Tres décadas de guerra, crisis humanitaria y un clima extremo explican por qué millones han huido del país.
Mogadiscio, Somalia.- El presidente estadounidense Donald Trump desató críticas al llamar “basura” a los somalíes que viven en Estados Unidos y pedir que “regresen” a su país, pese a que la mayoría en lugares como Minnesota son ciudadanos estadounidenses por nacimiento o naturalización. Sus declaraciones coincidieron con planes de una operación migratoria enfocada en somalíes y con la suspensión temporal de solicitudes de inmigración provenientes de Somalia.

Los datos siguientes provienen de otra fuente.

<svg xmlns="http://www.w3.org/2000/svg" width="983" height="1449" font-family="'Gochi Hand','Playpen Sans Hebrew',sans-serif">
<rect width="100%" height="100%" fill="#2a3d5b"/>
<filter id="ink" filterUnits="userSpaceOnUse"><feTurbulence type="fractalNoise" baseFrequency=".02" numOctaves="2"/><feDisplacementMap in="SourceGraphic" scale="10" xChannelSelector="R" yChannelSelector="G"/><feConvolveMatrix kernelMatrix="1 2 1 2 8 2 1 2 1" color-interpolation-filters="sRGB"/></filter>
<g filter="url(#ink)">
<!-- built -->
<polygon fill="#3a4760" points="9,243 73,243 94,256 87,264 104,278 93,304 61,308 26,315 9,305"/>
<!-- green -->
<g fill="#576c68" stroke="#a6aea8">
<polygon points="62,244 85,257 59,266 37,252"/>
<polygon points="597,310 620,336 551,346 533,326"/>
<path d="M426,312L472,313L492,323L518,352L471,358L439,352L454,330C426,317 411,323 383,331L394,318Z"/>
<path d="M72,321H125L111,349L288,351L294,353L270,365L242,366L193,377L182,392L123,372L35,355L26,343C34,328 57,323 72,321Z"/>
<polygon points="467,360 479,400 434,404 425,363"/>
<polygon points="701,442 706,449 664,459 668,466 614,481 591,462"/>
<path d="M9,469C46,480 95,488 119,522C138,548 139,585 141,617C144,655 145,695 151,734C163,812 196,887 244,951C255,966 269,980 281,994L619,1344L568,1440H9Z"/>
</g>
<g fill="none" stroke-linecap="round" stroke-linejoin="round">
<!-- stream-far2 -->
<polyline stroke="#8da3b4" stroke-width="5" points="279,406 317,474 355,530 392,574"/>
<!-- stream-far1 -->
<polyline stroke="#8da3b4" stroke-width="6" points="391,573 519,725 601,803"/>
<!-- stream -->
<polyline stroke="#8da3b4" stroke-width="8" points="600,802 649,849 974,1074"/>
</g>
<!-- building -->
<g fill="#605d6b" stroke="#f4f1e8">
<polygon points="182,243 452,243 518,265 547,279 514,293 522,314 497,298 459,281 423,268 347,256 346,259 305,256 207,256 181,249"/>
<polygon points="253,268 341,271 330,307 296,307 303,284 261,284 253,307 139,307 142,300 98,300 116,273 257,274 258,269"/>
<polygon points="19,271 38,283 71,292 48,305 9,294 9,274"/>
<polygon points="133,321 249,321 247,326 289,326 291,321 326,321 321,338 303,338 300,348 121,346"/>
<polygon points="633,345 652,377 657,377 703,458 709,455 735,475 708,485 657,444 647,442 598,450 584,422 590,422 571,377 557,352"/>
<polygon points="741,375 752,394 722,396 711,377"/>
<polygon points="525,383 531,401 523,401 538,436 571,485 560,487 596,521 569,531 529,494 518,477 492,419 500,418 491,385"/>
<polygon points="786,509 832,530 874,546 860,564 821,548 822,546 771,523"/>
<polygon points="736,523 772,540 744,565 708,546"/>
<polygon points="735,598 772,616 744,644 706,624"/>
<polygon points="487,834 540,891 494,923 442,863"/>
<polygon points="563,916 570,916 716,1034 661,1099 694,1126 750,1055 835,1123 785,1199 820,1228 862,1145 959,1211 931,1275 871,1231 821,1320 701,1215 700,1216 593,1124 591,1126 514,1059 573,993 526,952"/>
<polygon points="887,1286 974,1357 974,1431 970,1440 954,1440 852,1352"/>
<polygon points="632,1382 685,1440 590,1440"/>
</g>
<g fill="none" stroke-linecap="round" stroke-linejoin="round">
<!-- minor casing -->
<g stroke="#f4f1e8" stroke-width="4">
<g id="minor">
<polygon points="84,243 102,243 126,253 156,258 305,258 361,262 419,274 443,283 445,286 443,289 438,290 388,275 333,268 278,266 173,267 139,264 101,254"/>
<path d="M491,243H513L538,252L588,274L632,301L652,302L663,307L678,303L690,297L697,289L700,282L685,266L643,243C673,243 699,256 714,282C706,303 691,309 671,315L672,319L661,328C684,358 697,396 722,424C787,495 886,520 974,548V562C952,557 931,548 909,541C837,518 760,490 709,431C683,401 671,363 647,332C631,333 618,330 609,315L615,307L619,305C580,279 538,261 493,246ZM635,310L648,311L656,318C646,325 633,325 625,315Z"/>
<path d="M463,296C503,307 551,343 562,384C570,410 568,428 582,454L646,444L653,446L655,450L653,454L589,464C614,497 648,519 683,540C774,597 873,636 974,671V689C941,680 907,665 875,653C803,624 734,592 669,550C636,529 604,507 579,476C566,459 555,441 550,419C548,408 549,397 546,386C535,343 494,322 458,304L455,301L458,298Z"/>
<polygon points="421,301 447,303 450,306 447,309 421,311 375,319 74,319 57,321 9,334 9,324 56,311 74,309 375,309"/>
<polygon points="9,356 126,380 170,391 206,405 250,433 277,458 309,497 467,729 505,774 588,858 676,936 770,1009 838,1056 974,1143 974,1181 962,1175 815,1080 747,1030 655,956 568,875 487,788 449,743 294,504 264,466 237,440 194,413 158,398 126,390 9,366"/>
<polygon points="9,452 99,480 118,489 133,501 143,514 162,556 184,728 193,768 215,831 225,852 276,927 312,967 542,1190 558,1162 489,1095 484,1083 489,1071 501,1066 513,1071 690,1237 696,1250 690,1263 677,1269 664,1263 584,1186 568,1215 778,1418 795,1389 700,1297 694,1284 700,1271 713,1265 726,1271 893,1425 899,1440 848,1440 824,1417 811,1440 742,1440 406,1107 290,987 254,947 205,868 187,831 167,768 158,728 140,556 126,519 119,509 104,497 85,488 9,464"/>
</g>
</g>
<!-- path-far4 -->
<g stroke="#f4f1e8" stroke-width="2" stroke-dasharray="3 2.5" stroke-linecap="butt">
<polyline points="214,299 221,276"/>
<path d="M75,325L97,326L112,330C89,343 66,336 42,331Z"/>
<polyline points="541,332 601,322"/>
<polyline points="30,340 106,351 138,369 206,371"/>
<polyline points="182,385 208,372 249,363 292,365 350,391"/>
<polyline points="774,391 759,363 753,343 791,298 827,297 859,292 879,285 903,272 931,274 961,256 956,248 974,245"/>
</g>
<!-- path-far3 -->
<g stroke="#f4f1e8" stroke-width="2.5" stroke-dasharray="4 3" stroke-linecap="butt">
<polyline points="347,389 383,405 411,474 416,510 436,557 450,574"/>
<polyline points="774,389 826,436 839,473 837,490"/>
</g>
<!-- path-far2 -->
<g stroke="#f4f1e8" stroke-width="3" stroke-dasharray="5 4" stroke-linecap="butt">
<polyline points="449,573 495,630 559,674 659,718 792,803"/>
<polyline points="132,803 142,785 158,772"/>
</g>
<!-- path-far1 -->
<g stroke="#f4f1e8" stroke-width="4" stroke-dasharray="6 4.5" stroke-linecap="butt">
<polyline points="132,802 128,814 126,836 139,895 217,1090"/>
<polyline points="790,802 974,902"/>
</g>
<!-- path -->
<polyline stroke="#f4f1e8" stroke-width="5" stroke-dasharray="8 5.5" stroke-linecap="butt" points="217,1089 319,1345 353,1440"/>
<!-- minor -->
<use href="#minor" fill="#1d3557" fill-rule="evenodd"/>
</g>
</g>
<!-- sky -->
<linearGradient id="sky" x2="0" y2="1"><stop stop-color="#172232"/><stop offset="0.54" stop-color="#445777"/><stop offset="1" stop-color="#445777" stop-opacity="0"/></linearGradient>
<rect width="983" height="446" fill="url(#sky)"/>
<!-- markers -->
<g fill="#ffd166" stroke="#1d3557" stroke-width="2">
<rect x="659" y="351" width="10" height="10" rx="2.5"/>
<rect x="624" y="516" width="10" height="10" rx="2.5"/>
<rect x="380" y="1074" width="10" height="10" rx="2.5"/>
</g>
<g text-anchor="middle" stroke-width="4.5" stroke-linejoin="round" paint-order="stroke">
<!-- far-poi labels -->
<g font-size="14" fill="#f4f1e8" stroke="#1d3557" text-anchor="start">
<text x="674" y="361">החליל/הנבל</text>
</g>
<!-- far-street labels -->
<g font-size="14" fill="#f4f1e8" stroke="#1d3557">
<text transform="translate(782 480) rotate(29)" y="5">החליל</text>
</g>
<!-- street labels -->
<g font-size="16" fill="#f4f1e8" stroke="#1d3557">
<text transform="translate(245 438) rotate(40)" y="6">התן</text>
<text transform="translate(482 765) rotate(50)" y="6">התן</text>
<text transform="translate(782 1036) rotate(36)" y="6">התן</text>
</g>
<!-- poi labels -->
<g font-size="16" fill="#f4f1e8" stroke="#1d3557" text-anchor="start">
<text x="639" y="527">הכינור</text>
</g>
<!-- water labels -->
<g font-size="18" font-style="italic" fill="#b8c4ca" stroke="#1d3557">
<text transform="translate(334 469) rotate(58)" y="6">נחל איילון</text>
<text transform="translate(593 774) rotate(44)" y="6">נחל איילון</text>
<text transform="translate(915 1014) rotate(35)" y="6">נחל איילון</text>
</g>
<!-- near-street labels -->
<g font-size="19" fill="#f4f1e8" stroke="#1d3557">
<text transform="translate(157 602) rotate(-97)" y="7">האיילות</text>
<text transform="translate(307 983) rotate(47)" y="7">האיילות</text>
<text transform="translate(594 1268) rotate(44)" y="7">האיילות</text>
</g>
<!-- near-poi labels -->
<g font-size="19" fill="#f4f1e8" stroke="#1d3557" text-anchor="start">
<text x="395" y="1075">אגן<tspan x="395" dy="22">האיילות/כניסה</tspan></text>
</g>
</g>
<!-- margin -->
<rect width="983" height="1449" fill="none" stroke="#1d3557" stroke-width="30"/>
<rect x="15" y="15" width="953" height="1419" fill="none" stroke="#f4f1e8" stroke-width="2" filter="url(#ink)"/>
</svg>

El país al que Trump dice que deberían volver enfrenta más de 30 años de conflicto, ataques extremistas y desplazamiento masivo. Desde la caída de Siad Barre en 1991, Somalia vive entre guerras entre clanes, la presencia de milicias y la amenaza persistente de Al Shabab, que controla zonas rurales y golpea periódicamente a Mogadiscio con atentados devastadores. Miles siguen viviendo en campos de refugiados en países vecinos o dependen de misiones humanitarias.

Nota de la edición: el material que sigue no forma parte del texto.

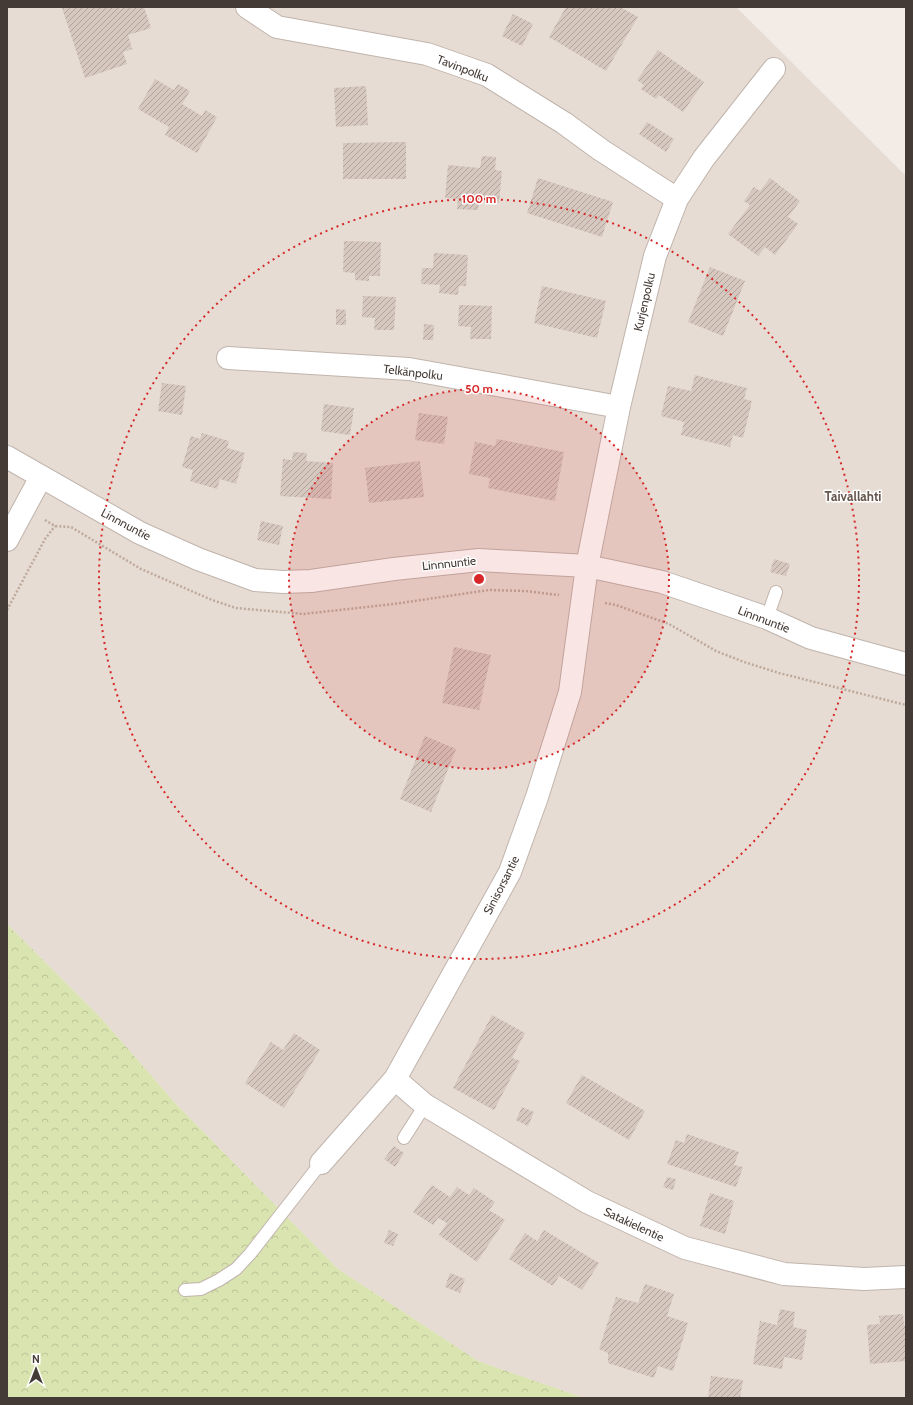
<svg xmlns="http://www.w3.org/2000/svg" width="913" height="1405" viewBox="0 0 913 1405" font-family="Cabin,sans-serif">
<style>
.residential{fill:#e6dcd4}
.forest{fill:url(#forest-crowns)}
.building{fill:url(#building-hatch)}
.lines{fill:none;stroke-linecap:round;stroke-linejoin:round}
.lane-casing{stroke:#c0b4ac;stroke-width:14}
.street-casing{stroke:#c0b4ac;stroke-width:24}
.path{stroke:#bea99b;stroke-width:2.5;stroke-dasharray:2 2;stroke-linecap:butt}
.lane{stroke:#fff;stroke-width:12}
.street{stroke:#fff;stroke-width:22}
.ring{fill:none;stroke:#d62828;stroke-width:2;stroke-dasharray:2 4}
.labels{text-anchor:middle;dominant-baseline:central;stroke-width:3;stroke-linejoin:round;paint-order:stroke}
.street-label{font-size:12px;fill:#443b36;stroke:#fff}
.neighbourhood-label{font-size:13px;font-weight:bold;fill:#67564d;stroke:#fff}
.centre{fill:#d62828;stroke:#fff;stroke-width:2}
.ring-label{font-size:12px;text-anchor:middle;font-weight:bold;fill:#d62828;stroke:#fff;stroke-width:3;stroke-linejoin:round;paint-order:stroke}
</style>
<defs>
<pattern id="forest-crowns" width="20" height="18" patternUnits="userSpaceOnUse"><rect width="20" height="18" fill="#dae4b0"/><path d="M2 6a3 3 0 1 1 6 0M12 15a3 3 0 1 1 6 0" fill="none" stroke="#bcc498"/></pattern>
<pattern id="building-hatch" width="6" height="6" patternUnits="userSpaceOnUse"><rect width="6" height="6" fill="#d6c7bf"/><path d="M-1 1l2-2M0 6l6-6M5 7l2-2" fill="none" stroke="#afa39c"/></pattern>
</defs>
<rect width="100%" height="100%" fill="#f2ebe6"/>
<path class="residential" d="M7 7H736L906 176V1398H584L478 1361 338 1269 176 1104 101 1018 7 924Z"/>
<path class="forest" d="M7 924 101 1018 176 1104 338 1269 478 1361 584 1398H7Z"/>
<path class="building" d="M63 7H119L120 9 126 7H144L151 28 128 35 132 49 123 52 127 64 85 78 62 8Z
M566 7H620L638 17 606 71 549 37Z
M513 14 533 24 522 46 502 36Z
M658 50 704 82 683 112 659 95 656 99 641 89 644 85 637 80Z
M155 79 174 90 178 84 190 91 182 104 202 116 205 110 217 117 197 153 165 135 169 127 138 109Z
M366 86 368 125 336 127 334 88Z
M647 122 674 139 666 152 639 134Z
M406 142V179H343V143Z
M482 156 496 157 495 170 502 171 499 203 479 201 478 210 457 209 458 199 445 198 448 165 480 168Z
M538 178 613 202 602 237 527 213Z
M770 178 800 201 788 217 798 224 775 255 765 247 758 256 728 234 750 205 744 201 754 187 760 191Z
M344 241 381 242 380 276H369V281L355 280V273L343 272Z
M434 253 468 255 466 286H459L458 295 439 293 440 285 421 284 422 268H433Z
M710 267 745 281 723 336 688 322Z
M542 286 606 301 597 338 534 323Z
M363 296 396 297 394 330H374L375 318 362 317Z
M459 305 492 306 491 339H470L471 327 458 326Z
M336 309 346 310V325H336Z
M424 324 434 325 433 340H423Z
M695 375 747 388 744 399 752 401 743 438 733 435 730 447 681 435 684 422 661 416 668 386 691 391Z
M162 383 186 386 182 415 158 411Z
M324 404 354 408 350 435 321 431Z
M419 413 448 417 444 444 415 440Z
M202 433 229 441 227 448 245 453 236 484 220 479 217 489 190 481 193 470 182 467 191 436 200 439Z
M497 439 564 452 555 501 488 488 490 478 469 474 475 442 495 446Z
M293 452 307 453 306 461 333 463 331 499 280 496 283 459 292 460Z
M420 461 424 497 369 503 365 468Z
M261 521 283 526 279 545 257 540Z
M774 559 790 564 786 576 770 572Z
M454 647 491 655 479 710 442 703Z
M425 736 456 749 431 812 400 799Z
M492 1015 525 1033 512 1058 520 1061 494 1110 453 1088Z
M294 1033 320 1050 284 1108 245 1083 271 1042 283 1050Z
M582 1075 645 1111 629 1140 566 1103Z
M522 1107 534 1112 528 1126 516 1120Z
M687 1134 739 1152 734 1165 743 1167 736 1187 667 1164 676 1140 684 1143Z
M394 1146 404 1153 395 1167 384 1159Z
M667 1177 676 1179 673 1190 663 1187Z
M432 1185 450 1197 457 1187 469 1195 474 1188 495 1202 489 1210 505 1220 477 1262 439 1235 447 1223 438 1218 433 1225 413 1212Z
M710 1193 734 1201 725 1234 700 1226Z
M389 1230 398 1234 393 1246 384 1243Z
M544 1230 599 1263 582 1290 559 1276 553 1286 509 1259 525 1233 537 1241Z
M450 1273 465 1279 460 1293 445 1287Z
M645 1284 674 1294 667 1316 688 1323 673 1371 658 1366 654 1378 608 1363V1353L599 1349 616 1297 638 1303Z
M780 1309 795 1312 793 1327 807 1330 802 1360 784 1357 782 1369 753 1364 760 1321 777 1325Z
M903 1314 904 1325H906V1361L870 1364 867 1325 880 1324 879 1316Z
M711 1376 743 1380 740 1398H708Z"/>
<g class="lines">
<defs>
<path id="lane" d="M767 618 776 592
M404 1138 425 1105
M185 1290 201 1289 219 1280 236 1269 250 1254 321 1163"/>
<path id="street" d="M247 7 277 27 427 54 487 75 564 123 601 150 677 199
M228 358 409 369 619 407
M7 457 140 533 198 559 255 580 283 582 311 581 394 569 479 560 587 566 662 582 767 618 811 638 906 664
M7 540 41 477
M395 1079 425 1105 587 1202 685 1248 784 1274 864 1279 906 1277
M321 1163 395 1079 510 872 537 797 570 692 587 566 619 407 655 256 677 199 704 158 774 69"/>
</defs>
<use href="#lane" class="lane-casing"/>
<use href="#street" class="street-casing"/>
<path class="path" d="M45 520 55 526 71 527 141 569 212 600 236 608 303 614 394 604 489 590 525 591 559 595
M605 603 616 605 669 624 716 651 744 662 779 673 906 705
M7 610 45 539 55 526"/>
<use href="#lane" class="lane"/>
<use href="#street" class="street"/>
</g>
<circle cx="479" cy="579" r="190" fill="#d62828" fill-opacity=".12"/>
<g class="ring">
<circle cx="479" cy="579" r="190"/>
<circle cx="479" cy="579" r="380"/>
</g>
<g class="labels">
<g class="street-label">
<text transform="translate(463 68) rotate(21)">Tavinpolku</text>
<text transform="translate(644 302) rotate(-77)">Kurjenpolku</text>
<text transform="translate(413 372) rotate(7)">Telkänpolku</text>
<text transform="translate(126 524) rotate(28)">Linnnuntie</text>
<text transform="translate(449 563) rotate(-6)">Linnnuntie</text>
<text transform="translate(764 619) rotate(21)">Linnnuntie</text>
<text transform="translate(501 885) rotate(-63)">Sinisorsantie</text>
<text transform="translate(634 1224) rotate(25)">Satakielentie</text>
</g>
<g class="neighbourhood-label">
<text x="853" y="496">Taivallahti</text>
</g>
</g>
<circle cx="479" cy="579" r="6" class="centre"/>
<g class="ring-label">
<text x="479" y="203">100 m</text>
<text x="479" y="393">50 m</text>
</g>
<rect width="913" height="1405" fill="none" stroke="#443b36" stroke-width="16"/>
<g transform="translate(36 1369)" stroke="#ffffff" stroke-width="3" paint-order="stroke">
<path d="M0-3L7 15L0 10L-7 15Z" fill="#443b36"/>
<text y="-6" font-size="11" font-weight="bold" text-anchor="middle" fill="#443b36">N</text>
</g>
</svg>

Aunque Mogadiscio muestra algunos signos de recuperación impulsados por la diáspora, Somalia mantiene uno de los sistemas de salud más débiles del mundo y su inestabilidad limita cualquier reconstrucción. A ello se suma una crisis climática implacable: sequías, inundaciones, ciclones y plagas de langostas que destruyen cosechas y ganados. En muchos casos, conflicto y clima se entrelazan, pues Al Shabab controla o destruye infraestructura hídrica para someter a comunidades vulnerables.